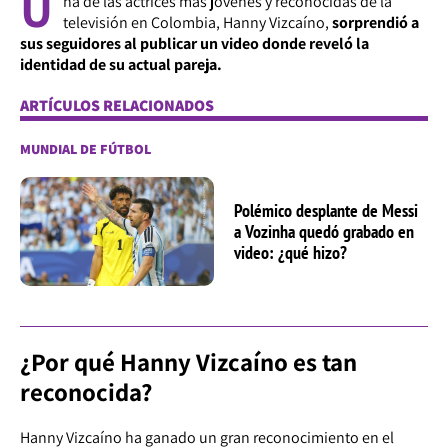
U
na de las actrices más jóvenes y reconocidas de la
televisión en Colombia,
Hanny Vizcaíno
,
sorprendió a
sus seguidores al publicar un video donde reveló la
identidad de su actual pareja.
ARTÍCULOS RELACIONADOS
MUNDIAL DE FÚTBOL
Polémico desplante de Messi
a Vozinha quedó grabado en
video: ¿qué hizo?
¿Por qué Hanny Vizcaíno es tan
reconocida?
Hanny Vizcaíno ha ganado un gran reconocimiento en el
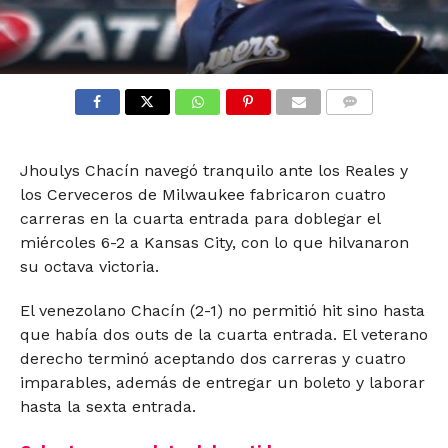
COMMENTS
Jhoulys Chacín navegó tranquilo ante los Reales y
los Cerveceros de Milwaukee fabricaron cuatro
carreras en la cuarta entrada para doblegar el
miércoles 6-2 a Kansas City, con lo que hilvanaron
su octava victoria.
El venezolano Chacín (2-1) no permitió hit sino hasta
que había dos outs de la cuarta entrada. El veterano
derecho terminó aceptando dos carreras y cuatro
imparables, además de entregar un boleto y laborar
hasta la sexta entrada.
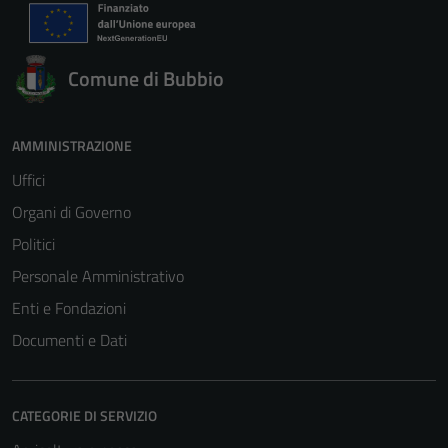
Comune di Bubbio
AMMINISTRAZIONE
Uffici
Organi di Governo
Politici
Personale Amministrativo
Enti e Fondazioni
Documenti e Dati
CATEGORIE DI SERVIZIO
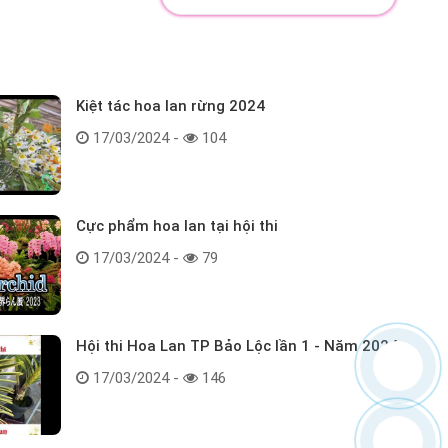
Kiệt tác hoa lan rừng 2024
17/03/2024 -
104
Cực phẩm hoa lan tại hội thi
17/03/2024 -
79
Hội thi Hoa Lan TP Bảo Lộc lần 1 - Năm 2024
17/03/2024 -
146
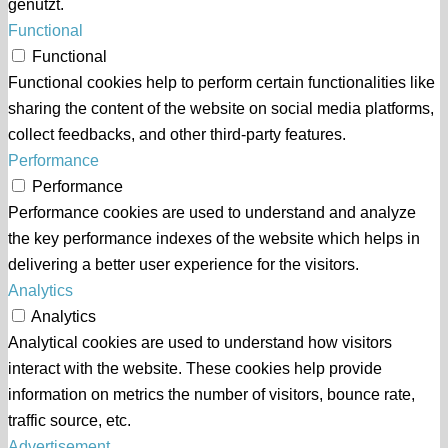
genutzt.
Functional
Functional
Functional cookies help to perform certain functionalities like
sharing the content of the website on social media platforms,
collect feedbacks, and other third-party features.
Performance
Performance
Performance cookies are used to understand and analyze
the key performance indexes of the website which helps in
delivering a better user experience for the visitors.
Analytics
Analytics
Analytical cookies are used to understand how visitors
interact with the website. These cookies help provide
information on metrics the number of visitors, bounce rate,
traffic source, etc.
Advertisement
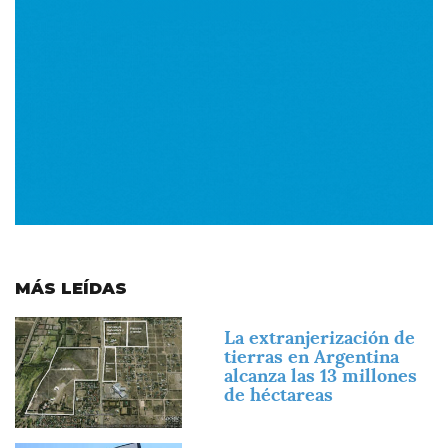
MÁS LEÍDAS
Imagen
La extranjerización de
tierras en Argentina
alcanza las 13 millones
de héctareas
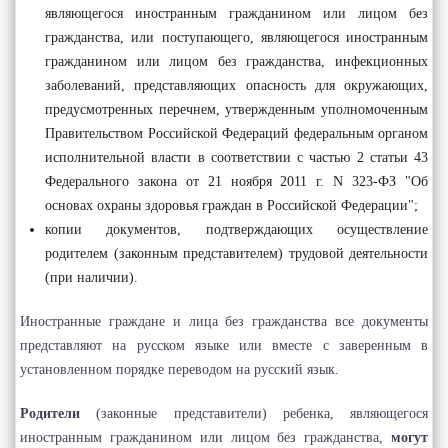
являющегося иностранным гражданином или лицом без
гражданства, или поступающего, являющегося иностранным
гражданином или лицом без гражданства, инфекционных
заболеваний, представляющих опасность для окружающих,
предусмотренных перечнем, утвержденным уполномоченным
Правительством Российской Федераций федеральным органом
исполнительной власти в соответствии с частью 2 статьи 43
Федерального закона от 21 ноября 2011 г. N 323-ФЗ "Об
основах охраны здоровья граждан в Российской Федерации";
копии документов, подтверждающих осуществление
родителем (законным представителем) трудовой деятельности
(при наличии).
Иностранные граждане и лица без гражданства все документы
представляют на русском языке или вместе с заверенным в
установленном порядке переводом на русский язык.
Родители
(законные представители) ребенка, являющегося
иностранным гражданином или лицом без гражданства,
могут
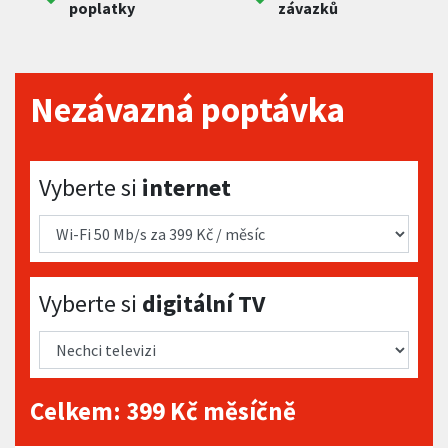
poplatky
závazků
Nezávazná poptávka
Vyberte si internet
Vyberte si
internet
Vyberte si digitální TV
Vyberte si
digitální TV
Celkem:
399
Kč měsíčně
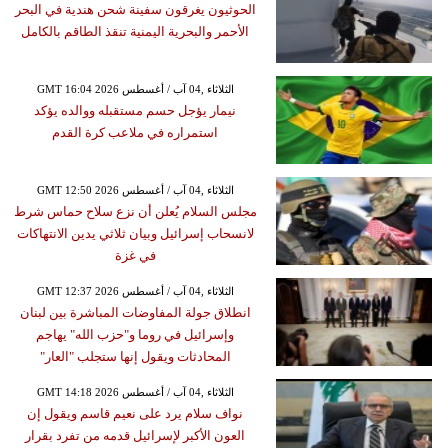
الحوثيون يغرقون سفينة شحن هندية في البحر
الأحمر والبحرية اليمنية تنقذ الطاقم بالكامل
GMT 16:04 2026 الثلاثاء ,04 آب / أغسطس
نيمار يؤجل حسم مستقبله ووالده يؤكد
استمراره في ملاعب كرة القدم
GMT 12:50 2026 الثلاثاء ,04 آب / أغسطس
مجلس السلام يُعلن أن نزع سلاح حماس شرط
لانسحاب إسرائيل وبيان ثلاثي يدين الانتهاكات
في غزة
GMT 12:37 2026 الثلاثاء ,04 آب / أغسطس
انطلاق جولة المفاوضات المباشرة بين لبنان
وإسرائيل في روما و"حزب الله" يهاجم
المحادثات ويقول إنها ستجلب "العار"
GMT 14:18 2026 الثلاثاء ,04 آب / أغسطس
نواف سلام يرد على نعيم قاسم ويقول إن
العون الأكبر لإسرائيل قدمه من تفرد بقرار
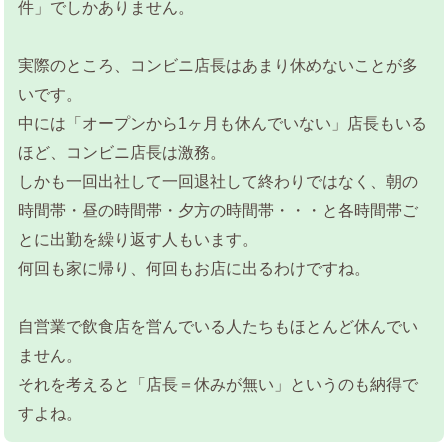
件」でしかありません。
実際のところ、コンビニ店長はあまり休めないことが多
いです。
中には「オープンから1ヶ月も休んでいない」店長もいる
ほど、コンビニ店長は激務。
しかも一回出社して一回退社して終わりではなく、朝の
時間帯・昼の時間帯・夕方の時間帯・・・と各時間帯ご
とに出勤を繰り返す人もいます。
何回も家に帰り、何回もお店に出るわけですね。
自営業で飲食店を営んでいる人たちもほとんど休んでい
ません。
それを考えると「店長＝休みが無い」というのも納得で
すよね。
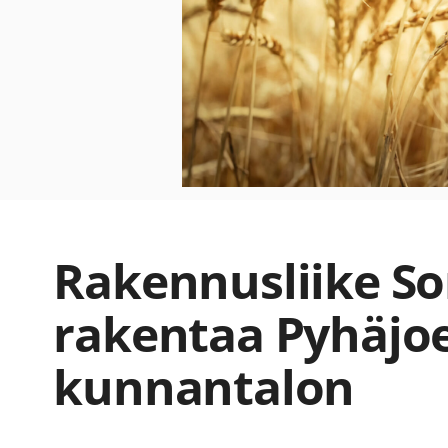
Rakennusliike So
rakentaa Pyhäjoe
kunnantalon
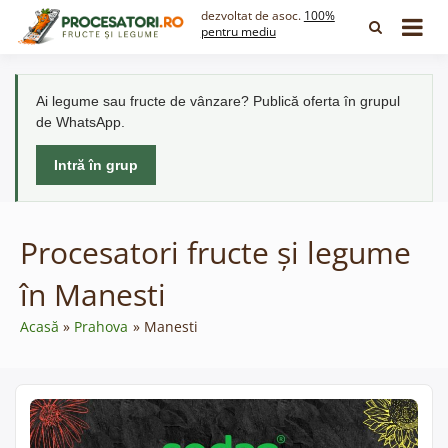
Skip
dezvoltat de asoc.
100%
to
pentru mediu
content
Ai legume sau fructe de vânzare? Publică oferta în grupul
de WhatsApp.
Intră în grup
Procesatori fructe și legume
în Manesti
Acasă
Prahova
Manesti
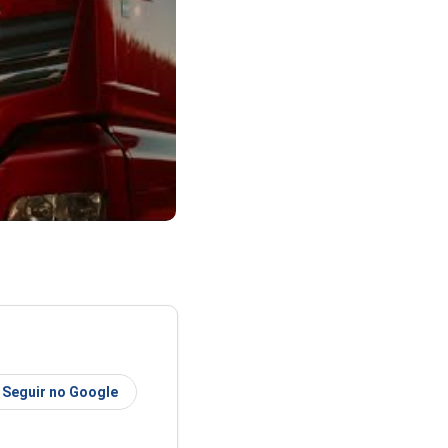
Seguir no Google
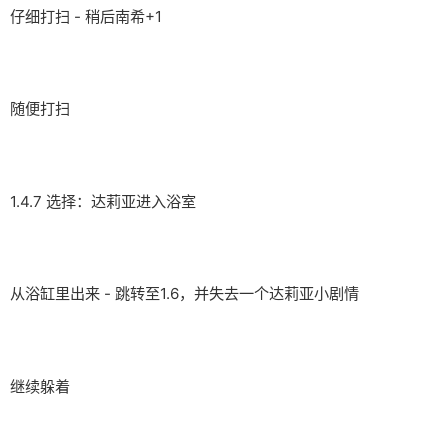
仔细打扫 - 稍后南希+1
随便打扫
1.4.7 选择：达莉亚进入浴室
从浴缸里出来 - 跳转至1.6，并失去一个达莉亚小剧情
继续躲着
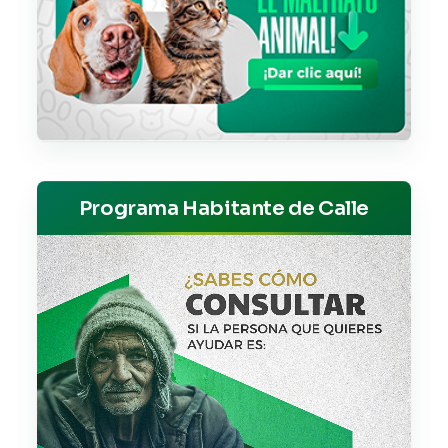
Programa Habitante de Calle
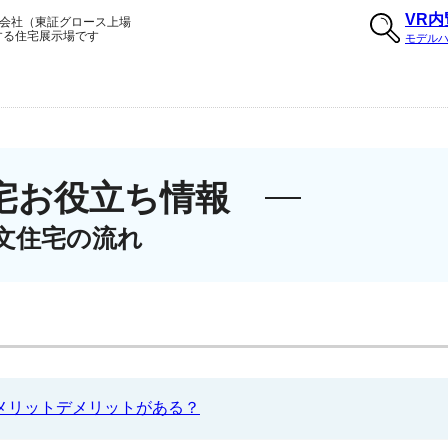
VR
会社（東証グロース上場
する住宅展示場です
モデル
宅お役立ち情報
文住宅の流れ
メリットデメリットがある？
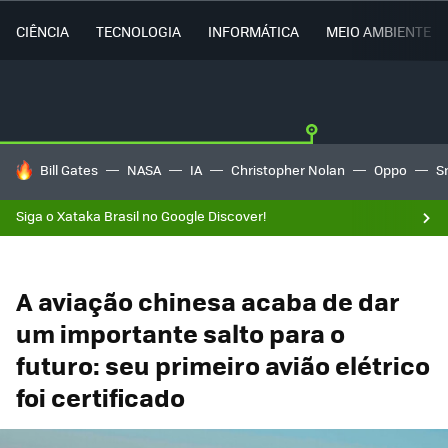
CIÊNCIA
TECNOLOGIA
INFORMÁTICA
MEIO AMBIENTE
TENDÊNCIAS DO DIA
Bill Gates
NASA
IA
Christopher Nolan
Oppo
S
Siga o Xataka Brasil no Google Discover!
A aviação chinesa acaba de dar
um importante salto para o
futuro: seu primeiro avião elétrico
foi certificado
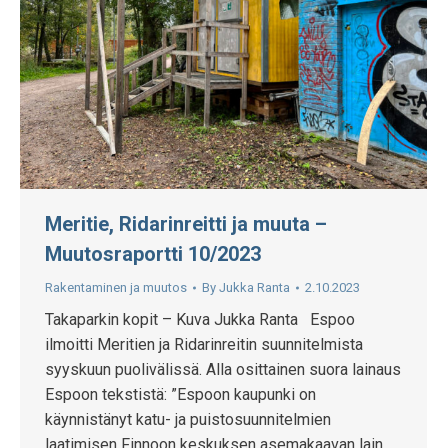
Meritie, Ridarinreitti ja muuta –
Muutosraportti 10/2023
Rakentaminen ja muutos
By
Jukka Ranta
2.10.2023
Takaparkin kopit – Kuva Jukka Ranta Espoo
ilmoitti Meritien ja Ridarinreitin suunnitelmista
syyskuun puolivälissä. Alla osittainen suora lainaus
Espoon tekstistä: ”Espoon kaupunki on
käynnistänyt katu- ja puistosuunnitelmien
laatimisen Finnoon keskuksen asemakaavan lain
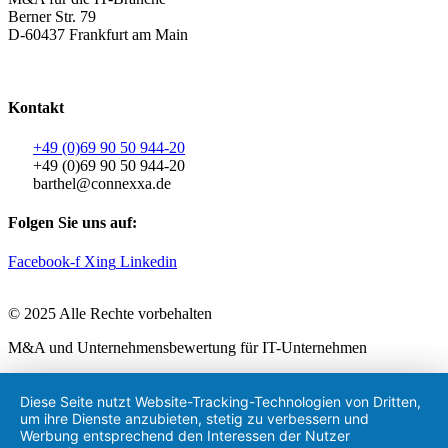
Berner Str. 79
D-60437 Frankfurt am Main
AGB
|
Datenschutzerklärung
|
Impressum
Kontakt
+49 (0)69 90 50 944-20
+49 (0)69 90 50 944-20
barthel@connexxa.de
Folgen Sie uns auf:
Facebook-f
Xing
Linkedin
© 2025 Alle Rechte vorbehalten
M&A und Unternehmensbewertung für IT-Unternehmen
Diese Seite nutzt Website-Tracking-Technologien von Dritten,
um ihre Dienste anzubieten, stetig zu verbessern und
Werbung entsprechend den Interessen der Nutzer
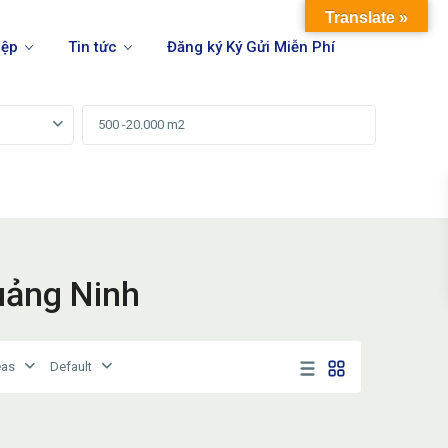
Translate »
iệp
Tin tức
Đăng ký Ký Gửi Miễn Phí
Quảng Ninh
eas
Default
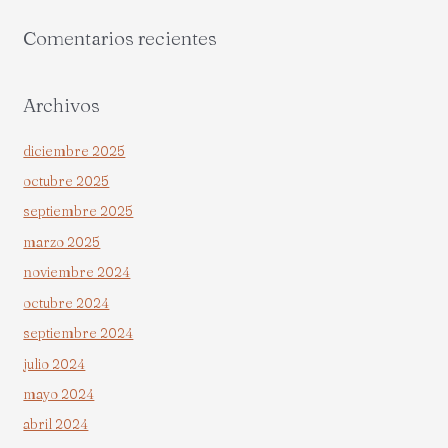
Comentarios recientes
Archivos
diciembre 2025
octubre 2025
septiembre 2025
marzo 2025
noviembre 2024
octubre 2024
septiembre 2024
julio 2024
mayo 2024
abril 2024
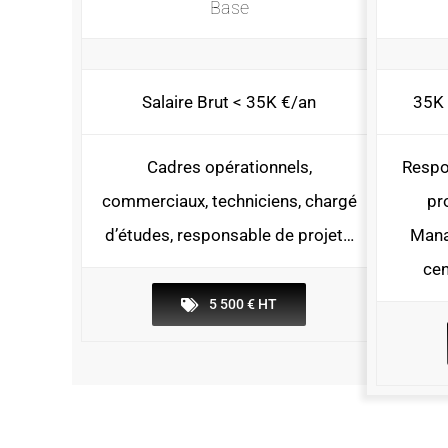
Base
Salaire Brut < 35K €/an
35K 
Cadres opérationnels,
Respo
commerciaux, techniciens, chargé
pro
d’études, responsable de projet…
Mana
cen
5 500 € HT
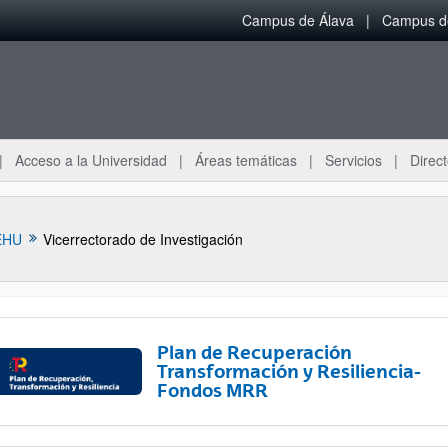
Campus de Álava
Campus de
Acceso a la Universidad
Áreas temáticas
Servicios
Direct
EHU
Vicerrectorado de Investigación
Plan de Recuperación
Transformación y Resiliencia-
Fondos MRR
ar subpáginas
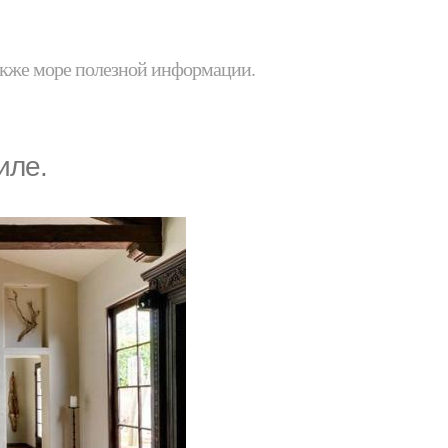
 также море полезной информации.
иле.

→ EXERCISE DESCRIPTION:
Recast the text above as a Markdown table with the columns Number and Line. Cover only the part that opens with the line containing "Kiệt tác hoa lan rừng 2024" and closes with the line containing "de héctareas", leaving out blank lines and the pictures.

→ EXPECTED ANSWER:
| Number | Line |
|---|---|
| 1 | Kiệt tác hoa lan rừng 2024 |
| 2 | 17/03/2024 - |
| 3 | 104 |
| 4 | Cực phẩm hoa lan tại hội thi |
| 5 | 17/03/2024 - |
| 6 | 79 |
| 7 | Hội thi Hoa Lan TP Bảo Lộc lần 1 - Năm 2024 |
| 8 | 17/03/2024 - |
| 9 | 146 |
| 10 | genutzt. |
| 11 | Functional |
| 12 | Functional |
| 13 | Functional cookies help to perform certain functionalities like |
| 14 | sharing the content of the website on social media platforms, |
| 15 | collect feedbacks, and other third-party features. |
| 16 | Performance |
| 17 | Performance |
| 18 | Performance cookies are used to understand and analyze |
| 19 | the key performance indexes of the website which helps in |
| 20 | delivering a better user experience for the visitors. |
| 21 | Analytics |
| 22 | Analytics |
| 23 | Analytical cookies are used to understand how visitors |
| 24 | interact with the website. These cookies help provide |
| 25 | information on metrics the number of visitors, bounce rate, |
| 26 | traffic source, etc. |
| 27 | Advertisement |
| 28 | MÁS LEÍDAS |
| 29 | Imagen |
| 30 | La extranjerización de |
| 31 | tierras en Argentina |
| 32 | alcanza las 13 millones |
| 33 | de héctareas |